Conferme dai documenti del Magistero Ecclesiastico.

Oltre alla solida dimostrazione storica, fino ad oggi non confutata da alcuno, la teoria delle tre rivoluzioni trova fondamento in numerosi documenti del Magistero della Chiesa, di cui ne citiamo alcuni emblematici a diverso titolo.

A proposito dell'esecuzione di Luigi XVI, nel 1793, Papa Pio VI diresse una allocuzione al Concistoro nella quale mostra il vero carattere della Rivoluzione Francese. Egli afferma che Luigi XVI fu assassinato in odio alla fede, da una cospirazione preparata da calvinisti alleati ai filosofi atei del secolo XVIII. Ciò dimostra il legame esistente fra protestantesimo e Rivoluzione Francese. Entrambi avevano lo stesso obiettivo finale e lo stesso spirito.
Papa Leone XIII, nella Lettera Apostolica "Pervenuti all'anno vigesimo quinto", dimostra
 splendidamente come il libero esame protestante aprì la strada al filosofismo del sec. XVII e questi, a sua volta, preparò l'ateismo moderno.
Papa Pio XII espone il legame esistente tra le tre tappe della Rivoluzione in numerosi documenti, e, in modo particolarmente efficace, sia dal punto di vista teologico che da quello sociale, nel discorso "Nel contemplare" del 12/10/1952.

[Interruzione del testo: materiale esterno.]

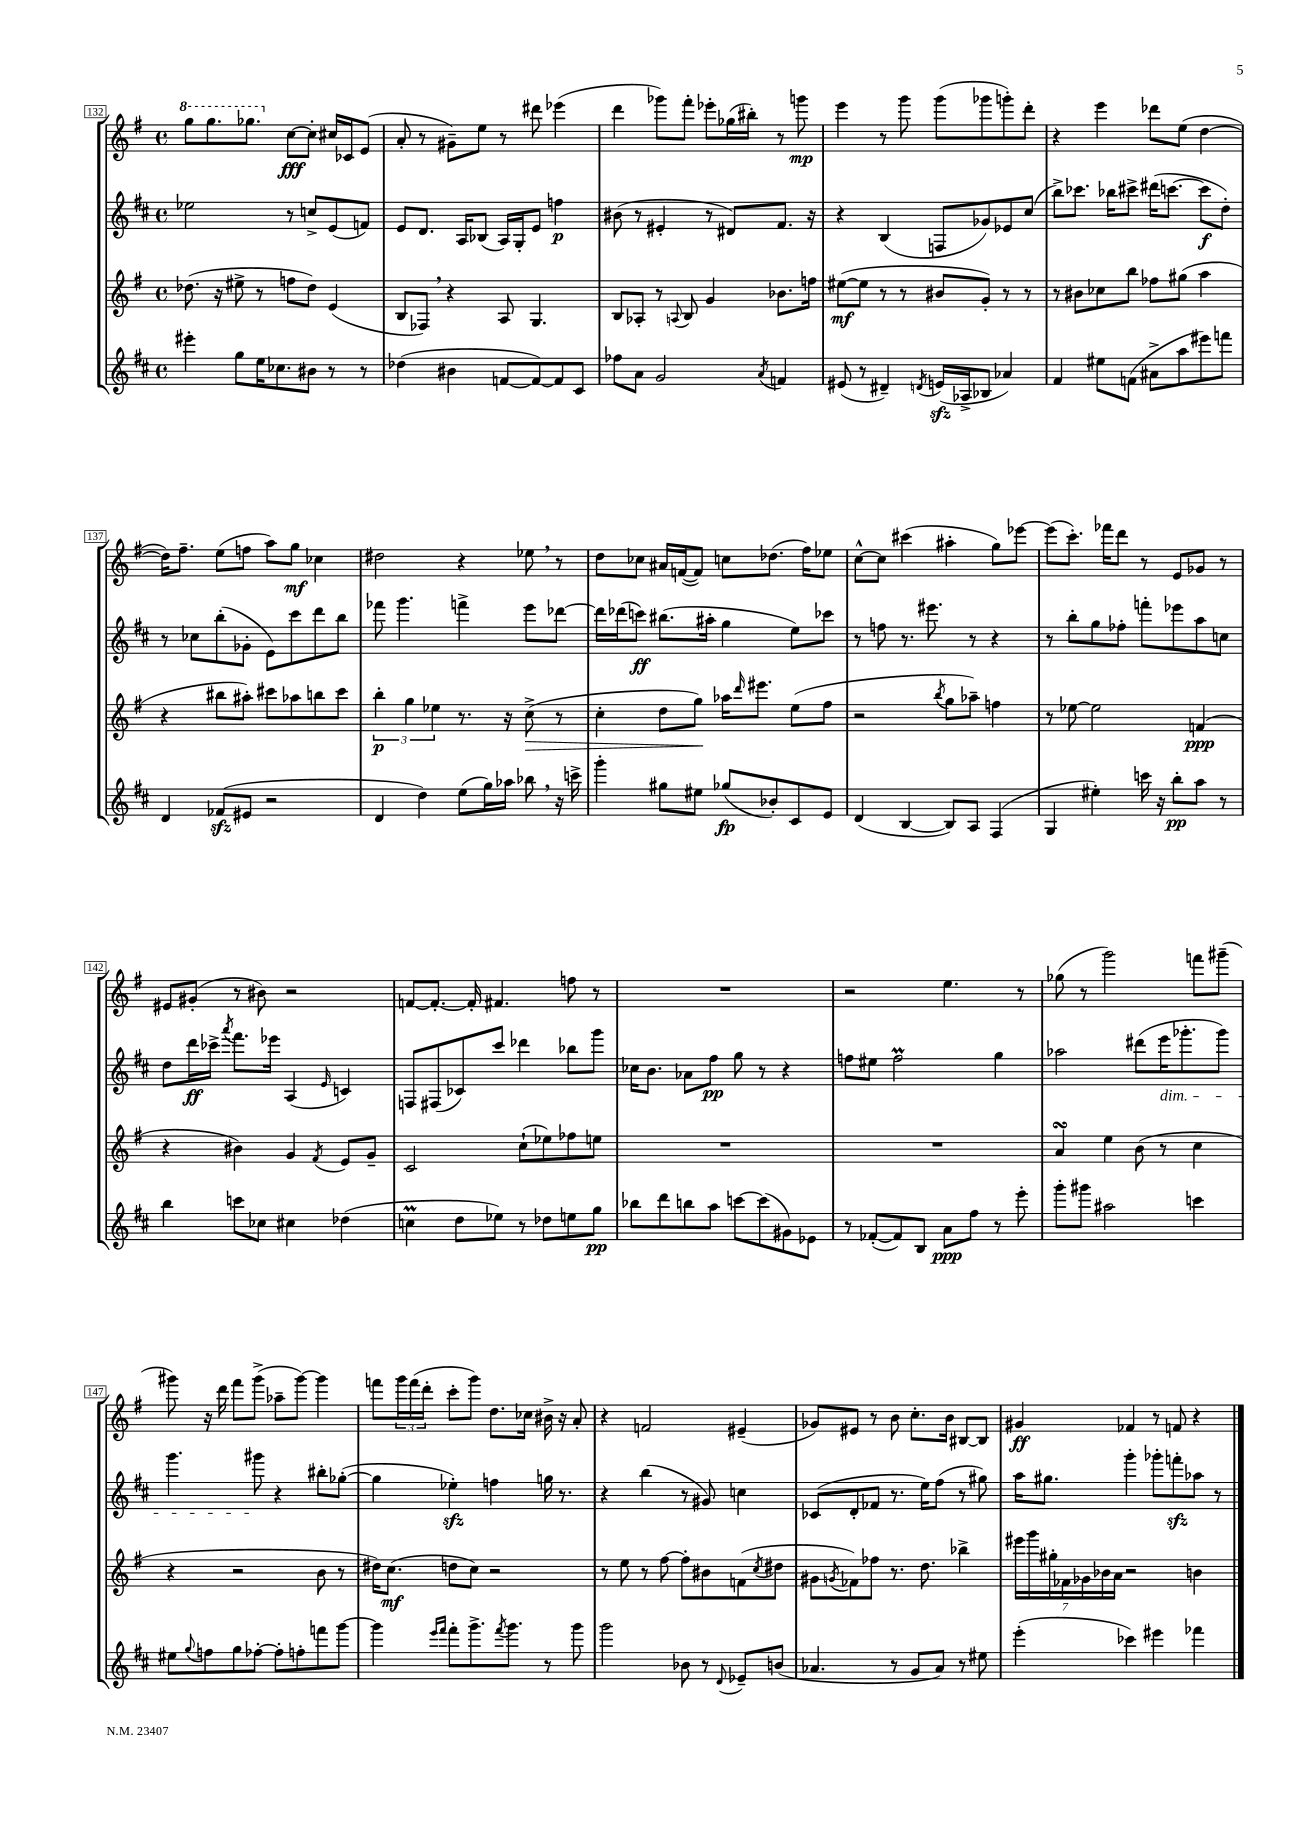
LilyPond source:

<<
\new StaffGroup <<
\new Staff = "s0" {
    \clef treble \key g \major \defaultTimeSignature \time 4/4
    \ottava #1 g'''8 g'''8. ges'''8. \ottava #0 c''8~\fff c''8-. cis''16 ces'16 e'8( |
    a'8-. r8 gis'8--) e''8 r8 dis'''8 ees'''4( |
    d'''4 ges'''8) fis'''8-. ees'''8-. ges''16( bis''16-.) r8 g'''8\mp |
    e'''4 r8 g'''8 g'''8( ges'''8 g'''8-.) d'''8-. |
    r4 e'''4 des'''8 e''8( d''4~ |
    d''16) fis''8.-- e''8( f''8 a''8) g''8\mf ces''4 |
    dis''2 r4 ees''8 \breathe r8 |
    d''8 ces''8 ais'16 f'16~( f'8) c''8 des''8.( fis''16) ees''8 |
    c''8~-^ c''8 cis'''4( ais''4-. g''8) ees'''8~ |
    ees'''8( c'''8.-.) fes'''16 d'''8 r8 e'8 ges'8 r8 |
    eis'8 gis'8-.( r8 bis'8) r2 |
    f'8~ f'8.~-. f'16-. fis'4. f''8 r8 |
    R1 |
    r2 e''4. r8 |
    ges''8( r8 g'''2) f'''8 gis'''8--( |
    gis'''8) r16 d'''16 fis'''8 gis'''8->( aes''8-- gis'''8~) gis'''4 |
    f'''8 \tuplet 3/2 { g'''16 f'''16( d'''16-. } c'''8-. g'''8) d''8. ces''16 bis'16-> r16 a'8-. |
    r4 f'2 eis'4--( |
    ges'8) eis'8 r8 b'8 c''8.-. b'16 bis8~ bis8 |
    gis'4\ff fes'4 r8 f'8 r4 \bar "|." |
}
\new Staff = "s1" {
    \clef treble \key d \major \defaultTimeSignature \time 4/4
    ees''2 r8 c''8-> e'8( f'8) |
    e'8 d'8. a16 bes8( a16) g16-. e'8 f''4\p |
    bis'8( r8 eis'4-. r8 dis'8) fis'8. r16 |
    r4 b4( f8 ges'8) ees'8 cis''8( |
    b''8->) ces'''8. bes''16 cis'''8-> dis'''16( c'''8.~ c'''8\f d''8-.) |
    r8 ces''8 b''8-.( ges'8-. e'8) cis'''8 d'''8 b''8 |
    fes'''8 g'''4. f'''4-> e'''8 des'''8~ |
    des'''16 des'''16( c'''8\ff) bis''8.( ais''16-. g''4 e''8) ces'''8 |
    r8 f''8 r8. eis'''8. r8 r4 |
    r8 b''8-. g''8 fes''8-. f'''8-. ees'''8 a''8 c''8 |
    d''8 d'''16\ff ces'''16-> \acciaccatura { a'''8 } fis'''8. ees'''16 a4( \grace { e'16 } c'4) |
    f8 fis8( ces'8) cis'''8 des'''4 bes''8 g'''8 |
    ces''16 b'8. aes'8 fis''8\pp g''8 r8 r4 |
    f''8 eis''8 f''2\prall g''4 |
    aes''2 dis'''8( e'''16\dim ges'''8.-. ges'''8) |
    g'''4. gis'''8\! r4 bis''8-. ges''8~-.( |
    ges''4 ees''4-.\sfz) f''4 g''16 r8. |
    r4 b''4( r8 gis'8) c''4 |
    ces'8( d'8-. fes'8 r8. e''16) fis''8( r8 gis''8) |
    a''16 gis''8. g'''4-. ges'''8-. f'''8-.\sfz aes''8 r8 \bar "|." |
}
\new Staff = "s2" {
    \clef treble \key g \major \defaultTimeSignature \time 4/4
    des''8.( r16 eis''8-> r8 f''8 des''8) e'4( |
    b8 fes8) \breathe r4 a8 g4. |
    b8 aes8-. r8 \appoggiatura { a8 } b8 g'4 bes'8. f''16 |
    eis''8~\mf( eis''8 r8 r8 bis'8 g'8-.) r8 r8 |
    r8 bis'8 ces''8 b''8 fes''8 gis''8( a''4 |
    r4 bis''8 ais''8-.) cis'''8 aes''8 b''8 cis'''8 |
    \tuplet 3/2 { b''4-.\p g''4 ees''4 } r8. r16 c''8->\>( r8 |
    c''4-. d''8 g''8\!) aes''16 \grace { d'''16 } eis'''8. e''8( fis''8 |
    r2 \acciaccatura { b''8 } g''8 aes''8--) f''4 |
    r8 ees''8~ ees''2 f'4\ppp( |
    r4 bis'4) g'4 \acciaccatura { fis'8 } e'8 g'8-- |
    c'2 c''8-!( ees''8) fes''8 e''8 |
    R1 |
    R1 |
    a'4\turn e''4 b'8( r8 c''4 |
    r4 r2 b'8 r8 |
    dis''16) c''8.\mf( d''8 c''8) r2 |
    r8 e''8 r8 fis''8~ fis''8-. bis'8 f'8( \acciaccatura { c''8 } dis''8 |
    gis'8 \acciaccatura { g'8 } fes'8) fes''8 r8. d''8. bes''4-> |
    \tuplet 7/4 { eis'''16 g'''16 gis''16-. fes'16 ges'16 bes'16 a'16 } r2 b'4 \bar "|." |
}
\new Staff = "s3" {
    \clef treble \key d \major \defaultTimeSignature \time 4/4
    eis'''4-. g''8 e''16 ces''8. bis'8 r8 r8 |
    des''4( bis'4 f'8~ f'8~) f'8 cis'8 |
    fes''8 a'8 g'2 \acciaccatura { a'8 } f'4 |
    eis'8( r8 dis'4--) \acciaccatura { d'8 } e'16\sfz( aes16-> bes8 aes'4) |
    fis'4 eis''8 f'8( ais'8-> a''8 eis'''8) f'''8 |
    d'4 fes'8\sfz( eis'8 r2 |
    d'4 d''4) e''8( g''16) aes''16 bes''8 \breathe r16 c'''16-> |
    g'''4-. gis''8 eis''8 ges''8\fp( bes'8-.) cis'8 e'8 |
    d'4( b4~ b8) a8 fis4( |
    g4 eis''4-.) c'''16 r16 b''8-.\pp a''8 r8 |
    b''4 c'''8 ces''8 cis''4 des''4( |
    c''4\prall d''8 ees''8) r8 des''8 e''8 g''8\pp |
    bes''8 d'''8 b''8 a''8 c'''8~ c'''8( gis'8) ees'8 |
    r8 fes'8~-.( fes'8) b8 a'8\ppp fis''8 r8 e'''8-. |
    g'''8-. gis'''8 ais''2 c'''4 |
    eis''8 \appoggiatura { g''8 } f''8 g''8 fes''8~-. fes''8-. f''8-. f'''8 g'''8~ |
    g'''4 \grace { e'''16 fis'''16 } fis'''8-. g'''8.-> \acciaccatura { fis'''8 } g'''8. r8 g'''8 |
    g'''2 bes'8 r8 \appoggiatura { d'8 } ees'8-- b'8( |
    aes'4. r8 g'8 aes'8) r8 eis''8 |
    e'''4-.( ces'''4) eis'''4 fes'''4 \bar "|." |
}
>>
>>
\layout { \context { \Score currentBarNumber = #132 \override BarNumber.stencil = #(make-stencil-boxer 0.1 0.3 ly:text-interface::print) } }
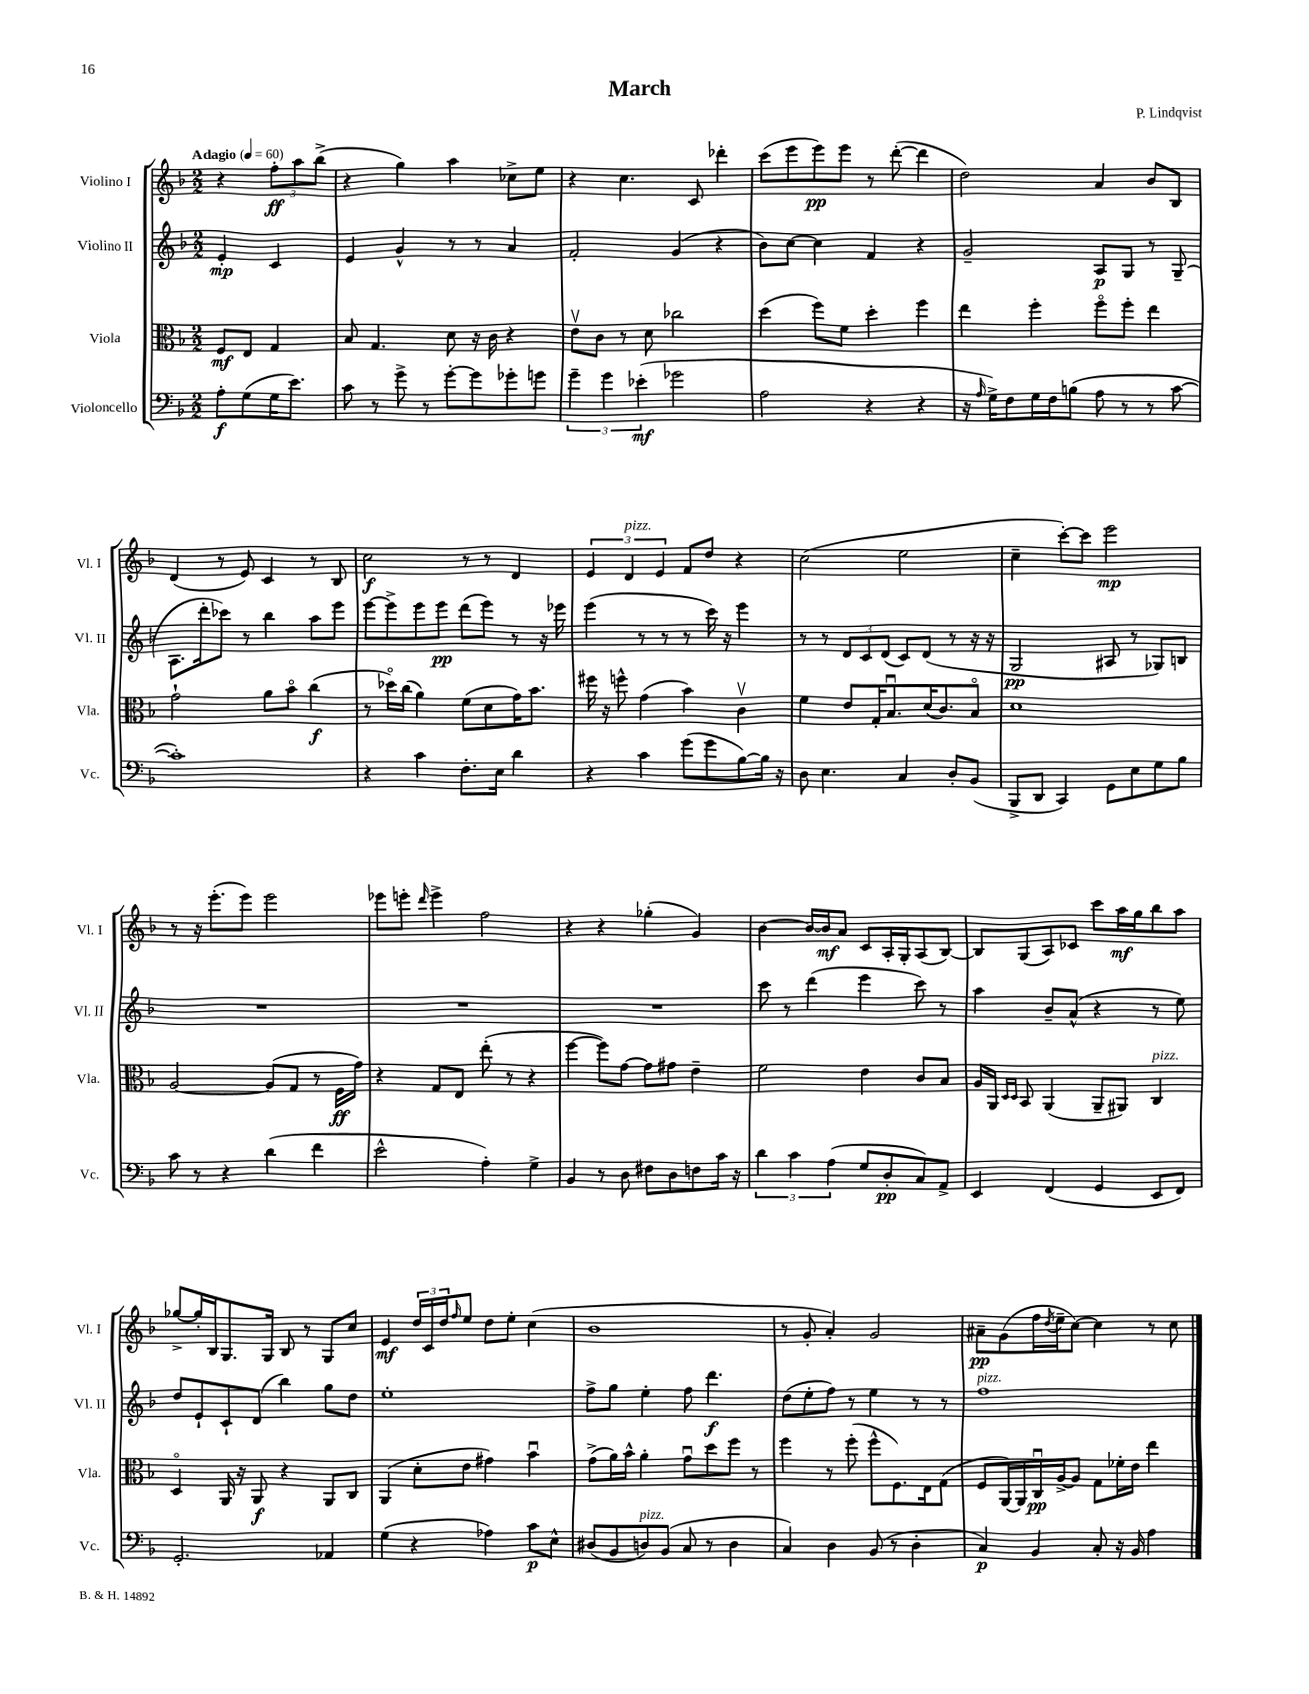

Durante il Concilio Vaticano II, fu presentata una petizione, firmata da 213 Vescovi, che chiedeva la condanna del comunismo. In questa petizione si affermava che gli errori comunisti hanno la loro origine nei principi della Rivoluzione Francese. L'importanza di questo documento sta nel fatto che quei Vescovi avevano sottoscritto questa affermazione.